Exact copies of all the records are to be printed.
*** Records to use ***
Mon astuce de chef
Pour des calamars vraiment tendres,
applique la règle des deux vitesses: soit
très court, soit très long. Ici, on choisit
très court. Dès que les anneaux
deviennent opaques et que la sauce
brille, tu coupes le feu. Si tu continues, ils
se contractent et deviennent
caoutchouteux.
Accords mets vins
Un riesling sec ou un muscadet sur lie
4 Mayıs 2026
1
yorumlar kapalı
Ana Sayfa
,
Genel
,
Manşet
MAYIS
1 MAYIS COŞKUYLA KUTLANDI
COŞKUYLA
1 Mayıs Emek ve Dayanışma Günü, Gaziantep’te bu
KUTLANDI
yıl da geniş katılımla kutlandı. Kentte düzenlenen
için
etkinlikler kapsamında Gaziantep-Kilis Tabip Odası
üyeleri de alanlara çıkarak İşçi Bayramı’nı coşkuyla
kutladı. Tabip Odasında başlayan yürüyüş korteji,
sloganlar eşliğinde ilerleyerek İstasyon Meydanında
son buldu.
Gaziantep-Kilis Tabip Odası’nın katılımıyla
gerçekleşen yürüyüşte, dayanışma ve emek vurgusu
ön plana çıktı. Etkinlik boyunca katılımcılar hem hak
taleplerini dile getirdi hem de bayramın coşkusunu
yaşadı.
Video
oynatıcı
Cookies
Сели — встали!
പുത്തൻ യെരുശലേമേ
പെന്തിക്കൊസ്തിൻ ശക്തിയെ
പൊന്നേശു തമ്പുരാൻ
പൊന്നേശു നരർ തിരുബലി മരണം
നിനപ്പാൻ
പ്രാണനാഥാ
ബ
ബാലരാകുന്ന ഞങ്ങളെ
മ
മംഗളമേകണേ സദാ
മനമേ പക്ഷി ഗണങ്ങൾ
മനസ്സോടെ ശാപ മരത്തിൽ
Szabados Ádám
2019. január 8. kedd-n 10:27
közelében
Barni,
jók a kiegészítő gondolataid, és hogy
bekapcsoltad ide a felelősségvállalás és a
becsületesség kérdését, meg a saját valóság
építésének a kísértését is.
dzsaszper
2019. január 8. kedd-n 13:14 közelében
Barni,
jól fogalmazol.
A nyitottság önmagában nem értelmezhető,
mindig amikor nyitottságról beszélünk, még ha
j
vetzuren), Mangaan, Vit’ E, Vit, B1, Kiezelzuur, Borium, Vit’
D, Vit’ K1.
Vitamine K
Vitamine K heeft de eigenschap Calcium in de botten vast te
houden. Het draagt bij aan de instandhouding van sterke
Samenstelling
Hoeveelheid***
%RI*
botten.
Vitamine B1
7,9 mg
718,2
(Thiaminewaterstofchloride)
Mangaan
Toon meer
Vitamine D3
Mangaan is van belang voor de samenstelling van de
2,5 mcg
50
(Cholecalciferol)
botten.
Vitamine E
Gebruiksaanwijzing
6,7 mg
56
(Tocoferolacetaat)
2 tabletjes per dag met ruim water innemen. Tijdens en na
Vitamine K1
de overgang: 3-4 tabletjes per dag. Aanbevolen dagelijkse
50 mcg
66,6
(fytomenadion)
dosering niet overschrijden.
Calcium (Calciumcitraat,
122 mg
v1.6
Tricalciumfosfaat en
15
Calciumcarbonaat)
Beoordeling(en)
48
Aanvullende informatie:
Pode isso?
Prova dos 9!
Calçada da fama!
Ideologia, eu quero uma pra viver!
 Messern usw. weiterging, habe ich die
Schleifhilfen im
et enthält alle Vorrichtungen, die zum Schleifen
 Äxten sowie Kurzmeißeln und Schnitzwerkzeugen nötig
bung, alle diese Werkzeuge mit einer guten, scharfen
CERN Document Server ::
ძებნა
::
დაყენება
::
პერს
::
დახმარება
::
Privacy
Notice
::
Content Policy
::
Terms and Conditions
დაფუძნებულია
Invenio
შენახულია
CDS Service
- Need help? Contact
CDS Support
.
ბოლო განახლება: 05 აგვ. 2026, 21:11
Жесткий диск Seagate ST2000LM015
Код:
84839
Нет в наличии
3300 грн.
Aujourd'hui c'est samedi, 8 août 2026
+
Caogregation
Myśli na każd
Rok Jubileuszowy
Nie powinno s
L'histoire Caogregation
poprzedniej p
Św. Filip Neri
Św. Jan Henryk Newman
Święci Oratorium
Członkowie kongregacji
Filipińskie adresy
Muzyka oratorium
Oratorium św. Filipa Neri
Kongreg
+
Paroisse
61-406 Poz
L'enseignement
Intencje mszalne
*** End of Records to use ***
Exercise output -
Mon astuce de chef
Pour des calamars vraiment tendres,
applique la règle des deux vitesses: soit
très court, soit très long. Ici, on choisit
très court. Dès que les anneaux
deviennent opaques et que la sauce
brille, tu coupes le feu. Si tu continues, ils
se contractent et deviennent
caoutchouteux.
Accords mets vins
Un riesling sec ou un muscadet sur lie
4 Mayıs 2026
1
yorumlar kapalı
Ana Sayfa
,
Genel
,
Manşet
MAYIS
1 MAYIS COŞKUYLA KUTLANDI
COŞKUYLA
1 Mayıs Emek ve Dayanışma Günü, Gaziantep’te bu
KUTLANDI
yıl da geniş katılımla kutlandı. Kentte düzenlenen
için
etkinlikler kapsamında Gaziantep-Kilis Tabip Odası
üyeleri de alanlara çıkarak İşçi Bayramı’nı coşkuyla
kutladı. Tabip Odasında başlayan yürüyüş korteji,
sloganlar eşliğinde ilerleyerek İstasyon Meydanında
son buldu.
Gaziantep-Kilis Tabip Odası’nın katılımıyla
gerçekleşen yürüyüşte, dayanışma ve emek vurgusu
ön plana çıktı. Etkinlik boyunca katılımcılar hem hak
taleplerini dile getirdi hem de bayramın coşkusunu
yaşadı.
Video
oynatıcı
Cookies
Сели — встали!
പുത്തൻ യെരുശലേമേ
പെന്തിക്കൊസ്തിൻ ശക്തിയെ
പൊന്നേശു തമ്പുരാൻ
പൊന്നേശു നരർ തിരുബലി മരണം
നിനപ്പാൻ
പ്രാണനാഥാ
ബ
ബാലരാകുന്ന ഞങ്ങളെ
മ
മംഗളമേകണേ സദാ
മനമേ പക്ഷി ഗണങ്ങൾ
മനസ്സോടെ ശാപ മരത്തിൽ
Szabados Ádám
2019. január 8. kedd-n 10:27
közelében
Barni,
jók a kiegészítő gondolataid, és hogy
bekapcsoltad ide a felelősségvállalás és a
becsületesség kérdését, meg a saját valóság
építésének a kísértését is.
dzsaszper
2019. január 8. kedd-n 13:14 közelében
Barni,
jól fogalmazol.
A nyitottság önmagában nem értelmezhető,
mindig amikor nyitottságról beszélünk, még ha
j
vetzuren), Mangaan, Vit’ E, Vit, B1, Kiezelzuur, Borium, Vit’
D, Vit’ K1.
Vitamine K
Vitamine K heeft de eigenschap Calcium in de botten vast te
houden. Het draagt bij aan de instandhouding van sterke
Samenstelling
Hoeveelheid***
%RI*
botten.
Vitamine B1
7,9 mg
718,2
(Thiaminewaterstofchloride)
Mangaan
Toon meer
Vitamine D3
Mangaan is van belang voor de samenstelling van de
2,5 mcg
50
(Cholecalciferol)
botten.
Vitamine E
Gebruiksaanwijzing
6,7 mg
56
(Tocoferolacetaat)
2 tabletjes per dag met ruim water innemen. Tijdens en na
Vitamine K1
de overgang: 3-4 tabletjes per dag. Aanbevolen dagelijkse
50 mcg
66,6
(fytomenadion)
dosering niet overschrijden.
Calcium (Calciumcitraat,
122 mg
v1.6
Tricalciumfosfaat en
15
Calciumcarbonaat)
Beoordeling(en)
48
Aanvullende informatie:
Pode isso?
Prova dos 9!
Calçada da fama!
Ideologia, eu quero uma pra viver!
 Messern usw. weiterging, habe ich die
Schleifhilfen im
et enthält alle Vorrichtungen, die zum Schleifen
 Äxten sowie Kurzmeißeln und Schnitzwerkzeugen nötig
bung, alle diese Werkzeuge mit einer guten, scharfen
CERN Document Server ::
ძებნა
::
დაყენება
::
პერს
::
დახმარება
::
Privacy
Notice
::
Content Policy
::
Terms and Conditions
დაფუძნებულია
Invenio
შენახულია
CDS Service
- Need help? Contact
CDS Support
.
ბოლო განახლება: 05 აგვ. 2026, 21:11
Жесткий диск Seagate ST2000LM015
Код:
84839
Нет в наличии
3300 грн.
Aujourd'hui c'est samedi, 8 août 2026
+
Caogregation
Myśli na każd
Rok Jubileuszowy
Nie powinno s
L'histoire Caogregation
poprzedniej p
Św. Filip Neri
Św. Jan Henryk Newman
Święci Oratorium
Członkowie kongregacji
Filipińskie adresy
Muzyka oratorium
Oratorium św. Filipa Neri
Kongreg
+
Paroisse
61-406 Poz
L'enseignement
Intencje mszalne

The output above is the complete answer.